The Art of Disclosure: when do you tell an interviewer you’re d/hh?

In all my nagging at other people for their opinions on when to disclose hearing loss, I’ve yet to find any other d/hh topic so cleanly divided between hearing and d/hh respondents. Hearing loss isn’t something you can really keep on the downlow, even if you’ve got amazing speechreading and speaking skills. At some point, it has to be disclosed. The question is when.

In asking around, I’ve found that the breakdown usually goes as follows:

Hearing viewpoint: Best to be upfront; it has to come out at some point. If they have a problem with it from the beginning, you probably won’t ever convince them otherwise. No point in wasting either your or their time.

D/HH viewpoint: Leave any mention of hearing loss off your resume. If they call, don’t tell them you’re deaf or have the relay interpreter introduce herself. Don’t say anything about it until you get an interview, preferably in-person. (Note: Some d/hh people in my network reported applying to hundreds of positions with no bites; when they removed any mention of their hearing loss—such as having attended a residential school for the deaf—they finally started getting responses. I’ve yet to hear about any of these responses ultimately ending in a job, however.)

My experience: When I job-hunted after graduation, I seemed to get more traction when I disclosed my hearing loss earlier rather than later. Now, I didn’t see any reason why it needed to go in my resume or my cover letter, unless being d/hh could lend strength to that position, like diversity or accessibility. Usually, I’d disclose it when we discussed setting up a phone or in-person interview, saying something like, “I use a relay service due to hearing difficulties.” I preferred to use “hearing difficulties” instead of “deaf” because 1) my cochlear implant does make me functionally hard-of-hearing, and 2) I thought it sounded a bit less intimidating. I also emphasized that visual/text communication could easily substitute for spoken communication. Usually, the response was that hearing loss wasn’t an issue in this job. (Of course, it’s not like they could’ve told me otherwise without incurring a massive HR headache, but they could’ve also opted to say nothing at all…)

Despite what my DVR counselors had advised me, I’d found that I hated surprising potential employers with that information at a phone or in-person interview. It felt awkward, there was always fumbling, and I didn’t feel like anyone were adequately prepared.
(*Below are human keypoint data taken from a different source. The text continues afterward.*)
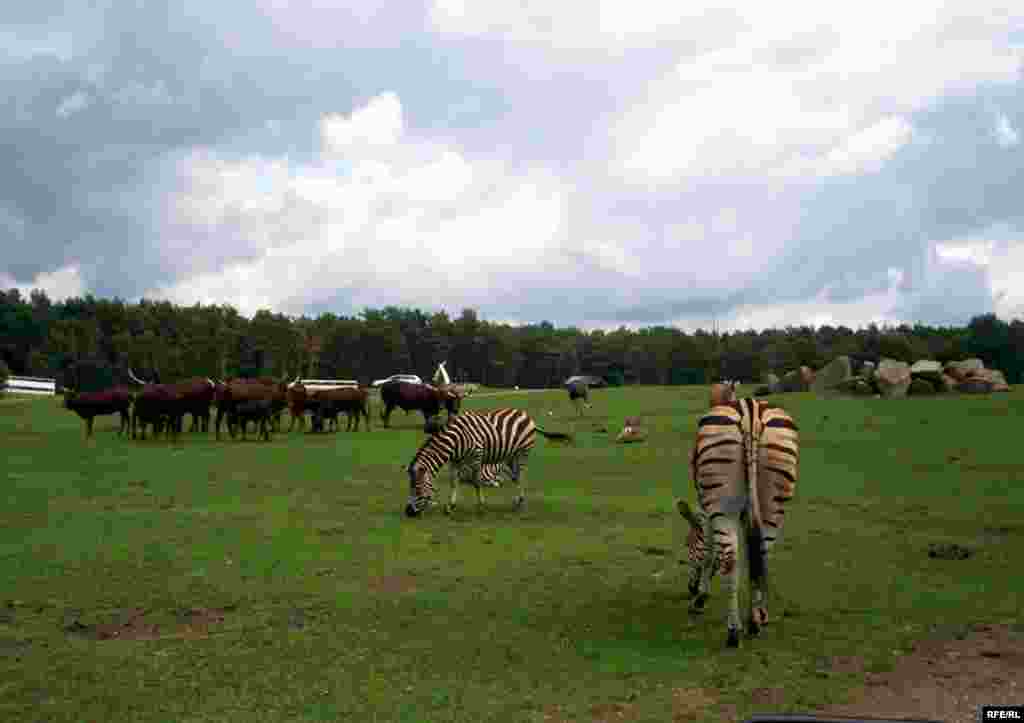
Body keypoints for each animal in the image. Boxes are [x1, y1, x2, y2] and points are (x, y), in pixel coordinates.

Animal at [403, 407, 573, 516]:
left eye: (417, 489)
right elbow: (454, 482)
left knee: (521, 476)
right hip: (510, 455)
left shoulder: (476, 457)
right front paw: (450, 507)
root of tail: (526, 415)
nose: (408, 512)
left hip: (522, 452)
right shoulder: (455, 461)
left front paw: (480, 507)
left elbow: (477, 482)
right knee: (516, 477)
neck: (455, 441)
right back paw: (517, 502)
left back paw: (521, 503)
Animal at [679, 393, 798, 647]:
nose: (690, 589)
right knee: (761, 554)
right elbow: (750, 553)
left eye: (688, 544)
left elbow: (711, 554)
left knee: (730, 560)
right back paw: (755, 620)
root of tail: (750, 411)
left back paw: (733, 631)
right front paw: (760, 613)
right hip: (772, 498)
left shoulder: (710, 512)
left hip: (722, 503)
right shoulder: (746, 513)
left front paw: (701, 598)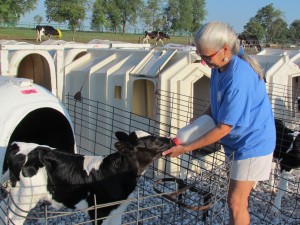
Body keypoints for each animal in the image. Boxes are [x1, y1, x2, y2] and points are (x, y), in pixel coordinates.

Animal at [0, 131, 173, 224]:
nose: (170, 139)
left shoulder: (118, 209)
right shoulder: (98, 211)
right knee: (12, 218)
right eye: (152, 141)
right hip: (24, 197)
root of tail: (17, 144)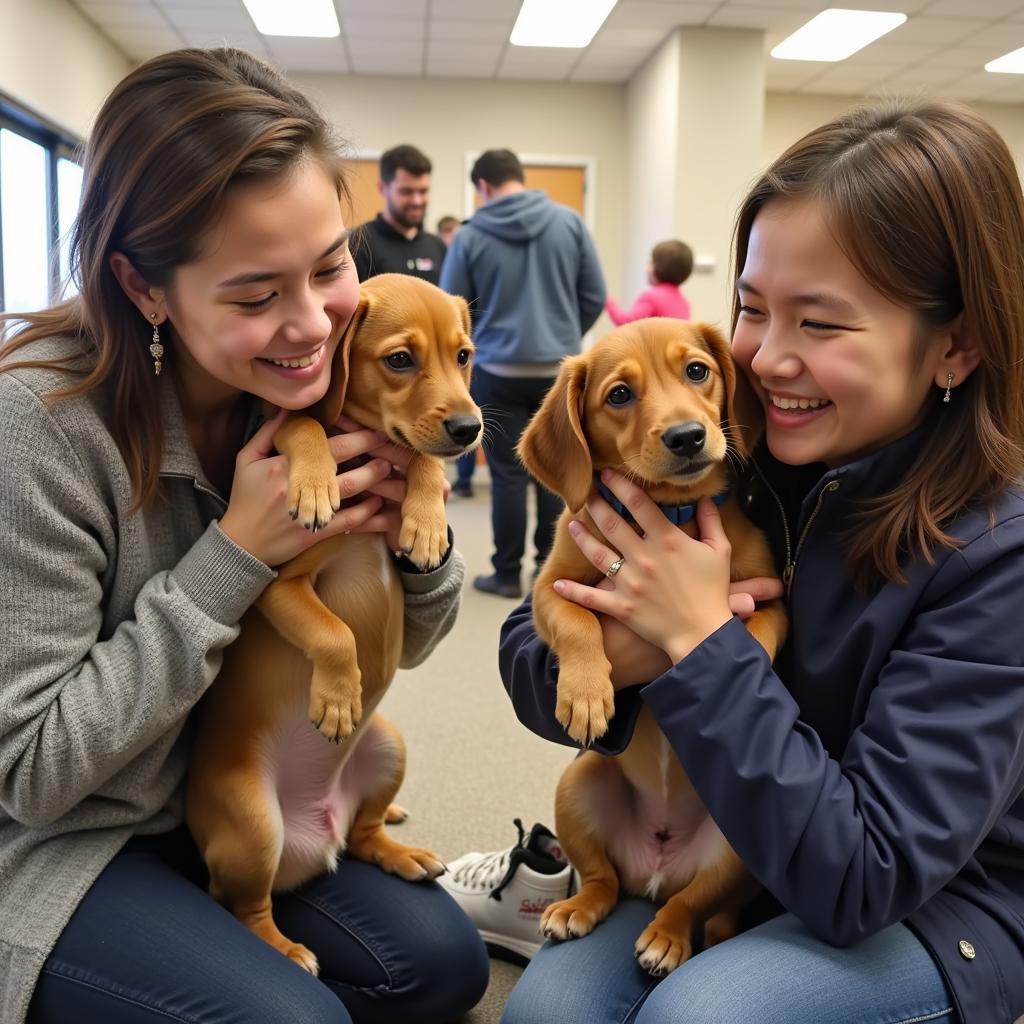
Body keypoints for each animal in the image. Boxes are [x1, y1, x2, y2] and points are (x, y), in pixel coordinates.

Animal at [186, 274, 481, 974]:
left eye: (463, 357)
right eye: (400, 360)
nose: (470, 428)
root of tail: (318, 834)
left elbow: (420, 460)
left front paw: (425, 522)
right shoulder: (277, 586)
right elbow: (335, 632)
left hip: (388, 748)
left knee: (364, 835)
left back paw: (402, 853)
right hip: (252, 825)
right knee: (241, 903)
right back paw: (285, 949)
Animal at [516, 319, 786, 974]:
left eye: (697, 371)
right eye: (619, 395)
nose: (688, 437)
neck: (670, 512)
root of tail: (657, 870)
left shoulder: (769, 596)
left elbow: (754, 633)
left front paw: (745, 678)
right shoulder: (549, 587)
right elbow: (578, 624)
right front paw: (586, 696)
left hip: (735, 849)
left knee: (694, 904)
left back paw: (668, 937)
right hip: (580, 784)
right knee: (603, 879)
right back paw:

About halfway through my job search, I decided to just be upfront about it when it came up. Yeah, it probably narrowed down my job opportunities, but at least they were narrowed down to employers that I could safely assume would be open to hiring d/hh people.

(What I did run into more than once was that millennial catch-22: “You’ve got great credentials and we’re very impressed with your writing, but we need someone with more experience.” Go figure.)

Now, I’ve talked to other d/hh people who have had different experiences. So, I invite you to come share in the comments.